スマホdeほけん編集部監修者
ファイナンシャルプランナー
保有資格
AFP・2級FP技能士
専門分野・得意分野
生命保険・社会保障・金融全般に精通。保険業界での実務経験をもとに、ユーザー目線で正確かつ中立的な情報発信を行っています。
「高齢になると医療保険は不要」と耳にしたことがある方も多いでしょう。
しかし、実際には病気やけがのリスクが高まる一方で、経済的な不安も増していきます。本記事では、60歳以降の医療保険の必要性について、専門家視点で徹底解説します。
60〜70代の医療保険加入率は高水準
60歳を超えると医療保険に加入する人は減ると思われがちですが、実際のデータは異なります。
生命保険文化センターの2024年調査によると、90歳以上でも約80%が医療保険に加入しており、加入率は依然として高水準です。
医療保険がいらないと言われる主な理由
60歳以降、医療保険は不要とされる背景にはいくつかの理由があります。
主に以下のような要因が挙げられます。
理由 | 内容 | 注意点 |
---|---|---|
公的医療制度の充実 | 高額療養費制度などがあり、自己負担は軽減 | 差額ベッド代などは対象外 |
保険料の上昇 | 年齢が上がると保険料も高額に | 定年後の収入減で負担増 |
給付条件の厳しさ | 昔の保険は5日以上の入院など条件付き | 短期入院では給付されない場合あり |
それでも60歳以降も医療保険が必要な理由
医療保険が必要ないという意見もある一方で、実際には加入の必要性が高い人も多く存在します。
以下のようなケースに当てはまる方は、医療保険の継続または見直しを検討しましょう。
1. 通院・入院リスクの増加
年齢が上がるにつれ、病気やけがによる通院・入院の機会が増えます。
特に入院受療率・外来受療率ともに60代以降は急激に増加する傾向があり、備えは不可欠です。
2. がんリスクの上昇
厚生労働省の統計によると、がんの罹患率は60代から急増します。
がん保険や先進医療特約のある医療保険への加入が安心材料となります。
注意ポイント
がん治療は入院ではなく通院が中心になるケースも。通院給付があるかを確認しましょう。
3. 公的保障の不足分を補う
高額療養費制度では補えない差額ベッド代、食事代、先進医療などの費用がかかります。
これらに対応できるのは、民間の医療保険だけです。
4. 療養中の収入減をカバー
60歳以降もパートなどで働いている人は、入院により収入が途絶える可能性があります。
健康保険にない「傷病手当金」制度が使えない人ほど、備えが重要です。

データセットの項目
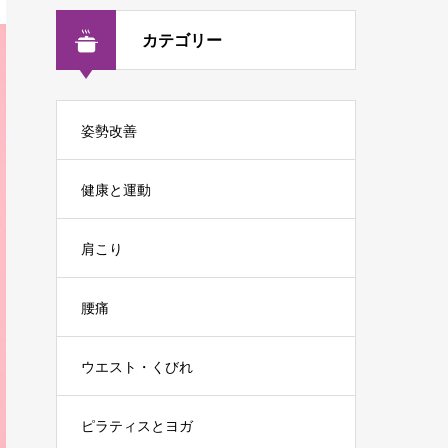
カテゴリー
姿勢改善
健康と運動
肩こり
腰痛
ウエスト・くびれ
ピラティスとヨガ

課題について:
60歳以降の医療保険についての抜粋本文によると、生命保険文化センターの2024年調査で、90歳以上の医療保険加入率は約何%か。 このデータは解答には使わなくてよい。

回答欄:
約80%。